Fisco, ecco come vengono aggirate le norme sulla privacy: rimarrai sbalordito

Negli ultimi anni la lotta all'evasione fiscale, uno dei reati di gran lunga più gravi, si è fatta sempre più serrata.

Per facilitare " il raggio d'azione " dei controlli e delle indagini, il Governo si è spinto fino a concedere " la libertà di movimento " non indifferente a chi deve trovare l'astuzia quelli.

La lotta all'evasione, che resta uno dei reati di maggiore rilevanza anche nel nostro Paese, non può e non deve conoscere confini. E in questo caso " è il motto della scuola machiavellica ", il fine giustifica i mezzi. Ci siamo spesso chiesti fino a che punto possano spingersi le indagini, molto spesso incrociate, sui nostri conti correnti, da parte del " 007 " del Fisco, per delineare il quadro della nostra attività reddituale, per filo e per segno. Ci siamo chiesti, da laici, quale fosse il percorso e quale la metodologia per arrivare a trovare chi commette reati di questo genere.

Fiscale, lotta all'evasione fiscale: meno vincoli alla privacy, più libertà di azione
Certo, dietro a tutto c'è la necessità di visionare i cosiddetti dati sensibili dei contribuenti. Ma come è possibile, ci chiediamo, riuscire a superare l'ostacolo del Garante Privacy? La risposta è semplice. In questo caso è sempre stato possibile " andare oltre ". Il fisco lo ha sempre fatto, con il tacito accordo di tutte le parti coinvolte nello Stato. Poi, qualche giorno fa, qualcuno ha deciso che sarebbe stato meglio " formalizzare " questa forma di potere, se così si può definire. È evidente, quindi, che la pubblica amministrazione e tutti i suoi uomini incaricati di indagare sugli evasori fiscali possono permettersi di eludere le norme sulla privacy nelle loro azioni, in particolare evitando i rigorosi controlli del Garante della privacy.

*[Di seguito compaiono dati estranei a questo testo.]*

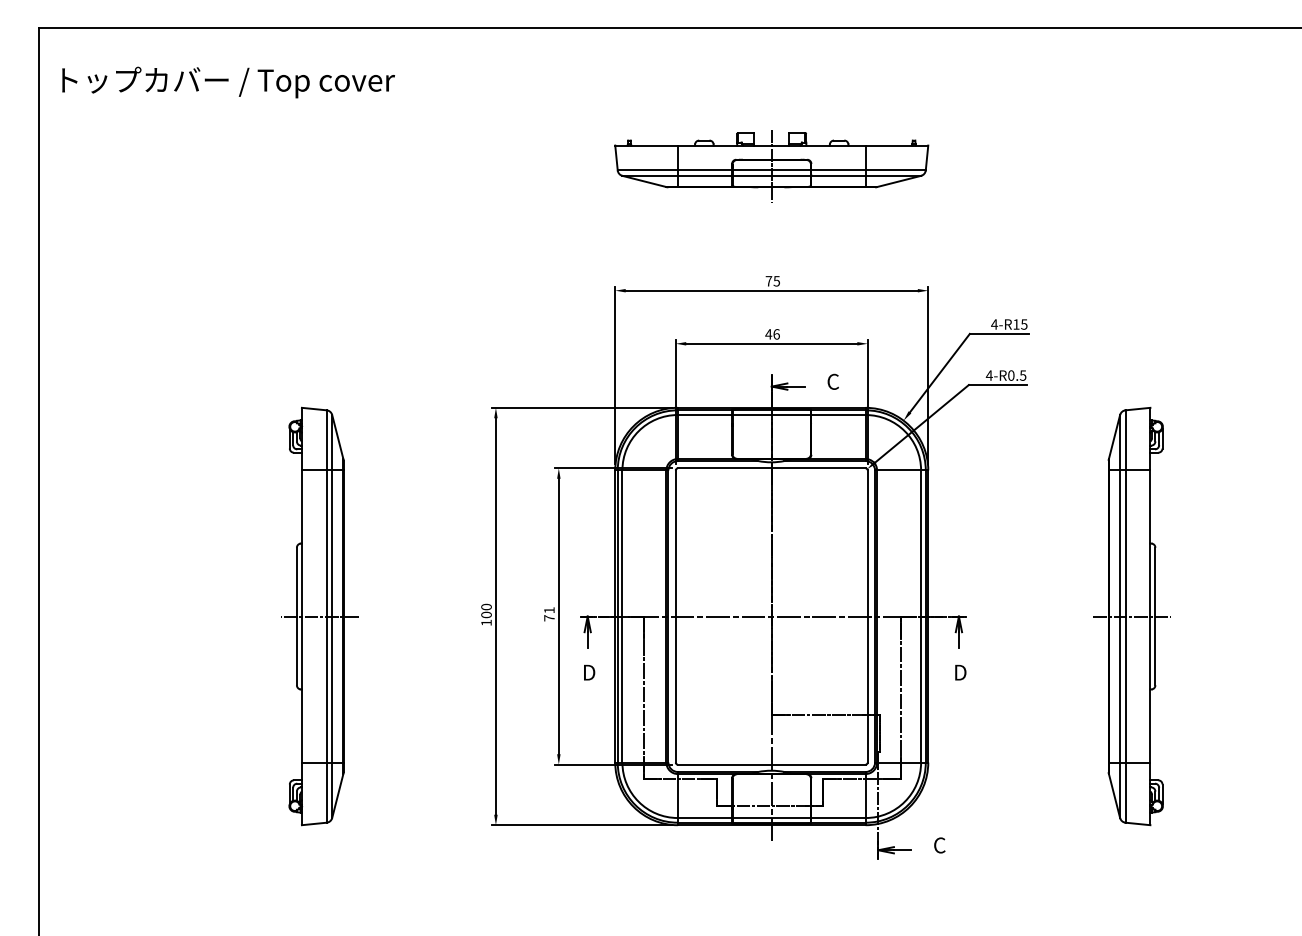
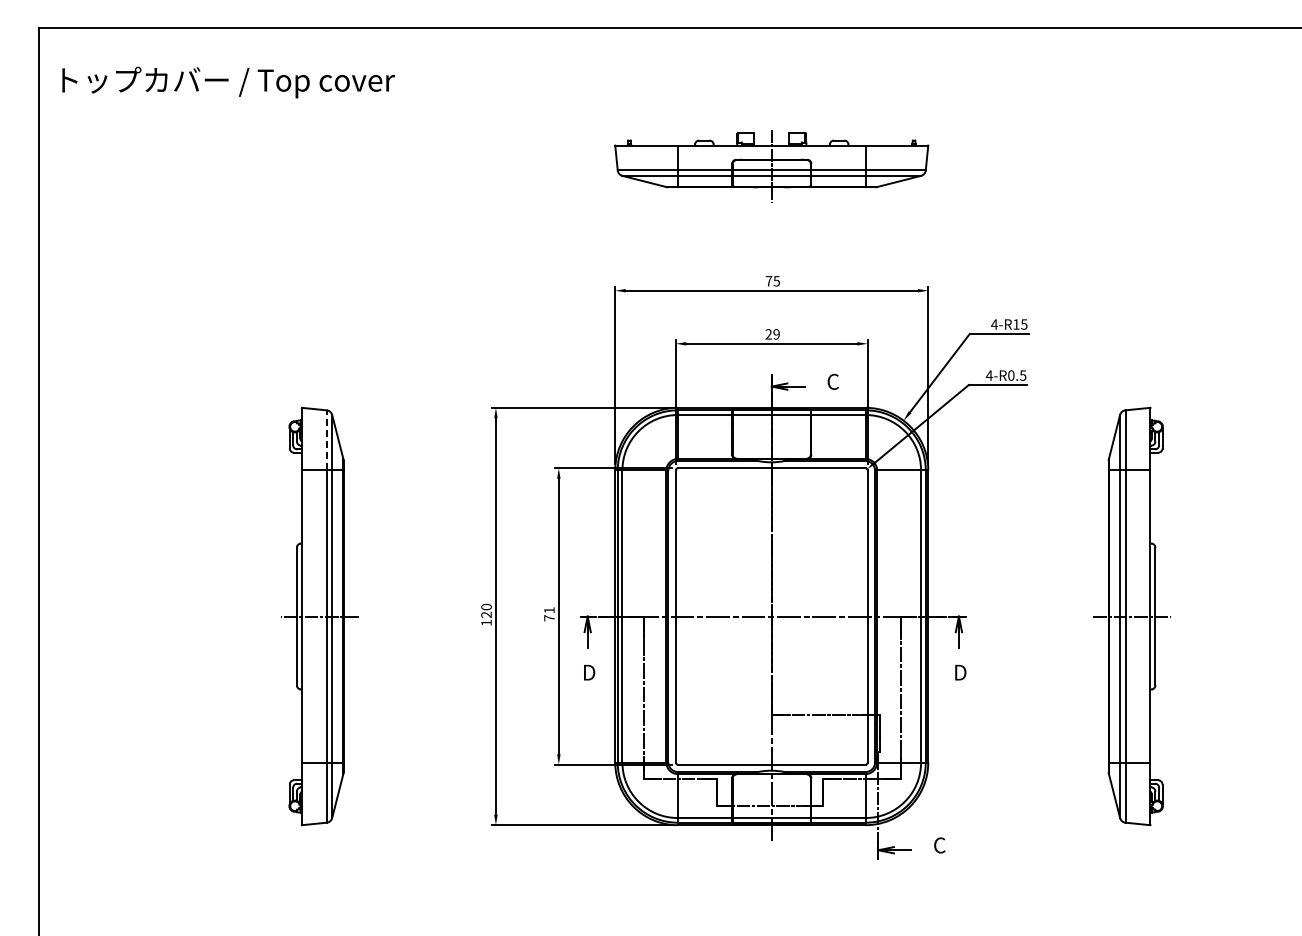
text at (772, 334): 46 -> 29
line at (326, 439): solid -> dashed
text at (486, 614): 100 -> 120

Se non lo sapevate, ve lo diciamo noi: lo scorso 8 ottobre, un decreto ad hoc apparso in Gazzetta Ufficiale, consente agli uomini del fisco di agire con la massima libertà di azione. E quindi consente loro di spingersi quanto necessario per rintracciare il " slys ". Tutto questo senza alcun controllo da parte del Garante.

In fondo, la frase che circola spesso sul web, divenuta popolare, " siamo tutti spiati ", non è poi così lontana dalla realtà. In questo caso, allora, si tratta di scoprire e punire chi non rispetta la legge. Quindi non ci sono vincoli o limitazioni, quelli a cui è sottoposto qualsiasi cittadino. Immaginiamo, quindi, che non sia richiesta alcuna forma di consenso da parte dei diretti interessati.